Check the map out here.

The data shows that even when the infection rate is slowed, “vast communities in America are not prepared to take care of the COVID-19 patients showing up,” in most scenarios, Dr. Ashish Jha, director of the Harvard Global Health Institute, told ProPublica.

How the tool works

Coronavirus covid 19 spread healthcare system protective measures 2x1 flatten the curve

Jha led a team of researchers who developed the analysis, and their models are based on current hospital bed capacity – meaning the calculations assume that hospitals won’t free up already occupied beds or add more beds. The model also assumes that each coronavirus patient requires 12 days of hospital care on average, based on data from China.

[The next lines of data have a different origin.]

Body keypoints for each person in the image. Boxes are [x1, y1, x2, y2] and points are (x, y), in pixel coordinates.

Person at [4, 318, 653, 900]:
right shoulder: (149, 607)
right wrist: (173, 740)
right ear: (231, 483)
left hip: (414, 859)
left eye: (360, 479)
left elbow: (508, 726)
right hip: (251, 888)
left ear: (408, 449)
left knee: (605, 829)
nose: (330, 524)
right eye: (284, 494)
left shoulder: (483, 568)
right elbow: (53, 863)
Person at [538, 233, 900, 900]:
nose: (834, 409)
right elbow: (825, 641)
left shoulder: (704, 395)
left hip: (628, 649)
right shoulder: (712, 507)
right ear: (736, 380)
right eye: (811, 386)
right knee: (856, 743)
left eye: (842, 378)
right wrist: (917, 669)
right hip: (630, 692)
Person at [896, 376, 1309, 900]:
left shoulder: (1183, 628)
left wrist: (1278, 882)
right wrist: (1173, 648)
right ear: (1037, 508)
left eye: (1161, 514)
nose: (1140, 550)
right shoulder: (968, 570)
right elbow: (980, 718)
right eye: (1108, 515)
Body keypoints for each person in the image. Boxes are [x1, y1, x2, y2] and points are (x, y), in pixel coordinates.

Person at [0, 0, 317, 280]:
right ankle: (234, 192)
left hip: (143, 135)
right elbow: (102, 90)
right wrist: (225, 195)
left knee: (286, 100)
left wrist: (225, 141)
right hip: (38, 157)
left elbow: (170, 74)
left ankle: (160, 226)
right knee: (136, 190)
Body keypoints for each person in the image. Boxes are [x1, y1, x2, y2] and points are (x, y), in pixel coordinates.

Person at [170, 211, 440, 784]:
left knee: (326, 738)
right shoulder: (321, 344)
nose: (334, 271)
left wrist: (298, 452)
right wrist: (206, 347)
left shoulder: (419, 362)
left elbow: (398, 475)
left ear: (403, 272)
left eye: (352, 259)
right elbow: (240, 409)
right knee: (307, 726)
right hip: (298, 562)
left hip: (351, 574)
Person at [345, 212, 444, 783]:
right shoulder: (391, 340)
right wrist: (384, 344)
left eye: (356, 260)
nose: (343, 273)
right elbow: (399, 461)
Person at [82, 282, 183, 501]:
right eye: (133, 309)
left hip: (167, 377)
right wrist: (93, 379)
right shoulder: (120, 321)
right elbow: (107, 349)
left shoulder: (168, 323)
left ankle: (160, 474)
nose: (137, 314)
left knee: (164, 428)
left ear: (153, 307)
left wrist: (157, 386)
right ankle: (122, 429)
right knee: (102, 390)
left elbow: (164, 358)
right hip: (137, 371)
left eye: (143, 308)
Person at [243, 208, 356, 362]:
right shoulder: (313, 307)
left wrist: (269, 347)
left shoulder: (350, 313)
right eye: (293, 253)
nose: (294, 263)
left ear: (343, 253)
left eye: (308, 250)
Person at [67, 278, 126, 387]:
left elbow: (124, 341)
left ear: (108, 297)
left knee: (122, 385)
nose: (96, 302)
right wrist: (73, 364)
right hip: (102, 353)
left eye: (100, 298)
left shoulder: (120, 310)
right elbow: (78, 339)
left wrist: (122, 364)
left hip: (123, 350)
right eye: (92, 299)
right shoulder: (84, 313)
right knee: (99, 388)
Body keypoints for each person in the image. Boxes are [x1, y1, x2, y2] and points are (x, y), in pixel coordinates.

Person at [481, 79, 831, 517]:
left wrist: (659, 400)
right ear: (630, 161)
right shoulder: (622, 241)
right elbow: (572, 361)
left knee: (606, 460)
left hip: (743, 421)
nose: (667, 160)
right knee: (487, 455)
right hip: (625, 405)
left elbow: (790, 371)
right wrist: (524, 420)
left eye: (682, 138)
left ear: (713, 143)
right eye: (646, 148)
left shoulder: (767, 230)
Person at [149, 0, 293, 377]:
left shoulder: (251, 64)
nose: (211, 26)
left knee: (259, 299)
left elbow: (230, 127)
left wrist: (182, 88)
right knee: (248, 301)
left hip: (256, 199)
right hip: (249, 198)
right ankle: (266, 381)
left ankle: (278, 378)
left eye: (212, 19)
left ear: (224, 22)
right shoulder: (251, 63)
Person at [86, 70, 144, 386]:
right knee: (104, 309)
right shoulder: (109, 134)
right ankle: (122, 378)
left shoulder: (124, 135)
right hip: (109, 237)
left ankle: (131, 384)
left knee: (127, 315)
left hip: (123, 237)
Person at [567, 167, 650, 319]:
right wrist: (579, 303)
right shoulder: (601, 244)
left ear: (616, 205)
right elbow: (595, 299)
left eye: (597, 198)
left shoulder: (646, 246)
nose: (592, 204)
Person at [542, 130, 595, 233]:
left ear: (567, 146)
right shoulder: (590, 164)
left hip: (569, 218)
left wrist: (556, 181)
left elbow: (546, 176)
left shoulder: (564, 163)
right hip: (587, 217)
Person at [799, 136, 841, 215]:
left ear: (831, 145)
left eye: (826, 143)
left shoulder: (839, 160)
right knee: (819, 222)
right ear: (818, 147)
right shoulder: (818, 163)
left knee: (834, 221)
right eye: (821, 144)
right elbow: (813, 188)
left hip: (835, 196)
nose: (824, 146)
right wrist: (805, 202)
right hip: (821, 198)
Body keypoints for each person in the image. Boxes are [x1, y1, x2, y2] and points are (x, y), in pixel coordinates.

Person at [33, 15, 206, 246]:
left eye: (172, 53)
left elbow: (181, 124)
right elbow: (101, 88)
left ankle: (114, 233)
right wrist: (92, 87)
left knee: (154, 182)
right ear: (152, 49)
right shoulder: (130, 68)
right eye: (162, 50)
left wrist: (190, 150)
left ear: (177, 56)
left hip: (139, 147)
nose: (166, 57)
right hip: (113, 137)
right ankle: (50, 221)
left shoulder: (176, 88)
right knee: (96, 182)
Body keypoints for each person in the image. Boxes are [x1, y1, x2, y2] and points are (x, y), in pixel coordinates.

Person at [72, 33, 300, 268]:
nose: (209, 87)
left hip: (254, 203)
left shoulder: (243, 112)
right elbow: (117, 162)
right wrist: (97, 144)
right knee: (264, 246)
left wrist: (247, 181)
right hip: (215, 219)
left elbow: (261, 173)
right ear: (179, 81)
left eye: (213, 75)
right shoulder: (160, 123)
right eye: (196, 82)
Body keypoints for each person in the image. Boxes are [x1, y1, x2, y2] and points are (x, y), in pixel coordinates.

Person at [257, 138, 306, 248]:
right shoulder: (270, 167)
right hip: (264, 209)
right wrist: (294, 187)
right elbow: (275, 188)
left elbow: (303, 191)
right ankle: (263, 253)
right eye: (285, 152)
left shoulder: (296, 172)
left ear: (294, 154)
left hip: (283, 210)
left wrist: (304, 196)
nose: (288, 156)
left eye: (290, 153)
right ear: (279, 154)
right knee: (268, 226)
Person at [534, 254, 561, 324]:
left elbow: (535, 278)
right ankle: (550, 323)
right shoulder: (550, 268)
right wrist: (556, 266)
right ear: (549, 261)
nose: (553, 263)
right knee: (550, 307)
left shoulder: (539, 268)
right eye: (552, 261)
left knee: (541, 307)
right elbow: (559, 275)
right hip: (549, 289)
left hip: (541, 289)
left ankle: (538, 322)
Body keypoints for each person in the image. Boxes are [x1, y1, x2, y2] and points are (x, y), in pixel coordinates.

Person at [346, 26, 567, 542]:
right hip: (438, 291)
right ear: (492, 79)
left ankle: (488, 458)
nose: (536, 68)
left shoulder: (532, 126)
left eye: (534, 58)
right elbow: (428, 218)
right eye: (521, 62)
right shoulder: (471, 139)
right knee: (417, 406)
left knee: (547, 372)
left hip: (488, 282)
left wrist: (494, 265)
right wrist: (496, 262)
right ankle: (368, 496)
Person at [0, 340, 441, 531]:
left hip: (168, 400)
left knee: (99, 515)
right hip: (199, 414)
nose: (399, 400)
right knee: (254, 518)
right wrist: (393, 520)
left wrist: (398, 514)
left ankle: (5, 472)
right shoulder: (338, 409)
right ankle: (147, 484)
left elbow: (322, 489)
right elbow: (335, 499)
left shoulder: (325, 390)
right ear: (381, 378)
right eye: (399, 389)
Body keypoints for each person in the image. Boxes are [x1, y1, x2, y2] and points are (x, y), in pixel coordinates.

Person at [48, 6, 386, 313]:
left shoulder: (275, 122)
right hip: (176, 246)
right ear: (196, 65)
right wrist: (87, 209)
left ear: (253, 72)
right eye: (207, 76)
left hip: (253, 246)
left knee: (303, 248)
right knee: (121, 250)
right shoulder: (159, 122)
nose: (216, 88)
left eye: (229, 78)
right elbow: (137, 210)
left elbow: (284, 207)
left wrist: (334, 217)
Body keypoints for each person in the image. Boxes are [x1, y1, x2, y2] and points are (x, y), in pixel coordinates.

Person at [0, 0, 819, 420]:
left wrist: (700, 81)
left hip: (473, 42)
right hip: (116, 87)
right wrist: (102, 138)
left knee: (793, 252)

The maps factor in a few variables: regional numbers of hospital beds, estimates of people infected, and time frames. Users can look at the country as a whole or explore a particular US city. (The Harvard Global Health Institute gives the number of hospital beds for every city based on the number of beds at the closest hospitals.)

The map shows the number of infected patients who would need hospital beds in three scenarios: If 20%, 40%, or 60% of the population gets infected by the virus within six months, 12 months, or 18 months.

Epidemiologists have predicted that between 40% and 70% of the population will contract the virus. Approximately 20% of coronavirus patients need to be hospitalized with severe or critical cases.

Scenarios in Los Angeles, California, and South Bend, Indiana

Here’s how Los Angeles fares in the scenarios the maps lay out: The city has 19,500 hospital beds, about 66% of which are occupied. That leaves about 6,600 beds open for additional patients (this includes 2,420 beds in intensive-care units, which are needed for the most acute coronavirus cases). The LA region has a population of about 10 million, 12% of whom are over 65 and more vulnerable to the COVID-19.

In a moderate scenario in which 40% of the population is infected over a 12-month period, hospitals there would see an estimated 647,000 coronavirus patients.

That would require 21,600 beds over 12 months – 3.3 times the number of available beds in that time period.

Or take South Bend, Indiana: That city has 1,270 hospital beds, 56% of which are full. That leaves 550 beds open for coronavirus patients, including 150 beds in the ICU.

With a population of 721,000 – 15% of whom over the age of 65 – about 8% of the adult population would need care over a 12-month period in a moderate scenario. That’s about 45,100 coronavirus patients, requiring about 1,500 beds – 2.7 times the current number.

On average, the 70 available beds in US ICUs are 4.6 times less than the number needed to care for critical cases.

US coronavirus cases are surging

The coronavirus has killed 129 people in the US, with more than 8,000 cases reported across all 50 states and Washington, DC.

Amid the pandemic, many US hospitals are worried about staffing and supply shortages. Already, the US has suffered from a shortage of testing supplies. Medical providers are struggling to get enough protective equipment like masks, and numbers of ventilators are limited as well. The US Food and Drug Administration has also already identified the first drug shortage caused by the outbreak’s effect on the supply chain for pharmaceuticals.

“The incentives of the healthcare system are antithetical to building and maintaining surge capacity,” Dr. Matthew Wynia, director of the Centre for Bioethics and Humanities at the University of Colorado Anschutz, previously told Business Insider.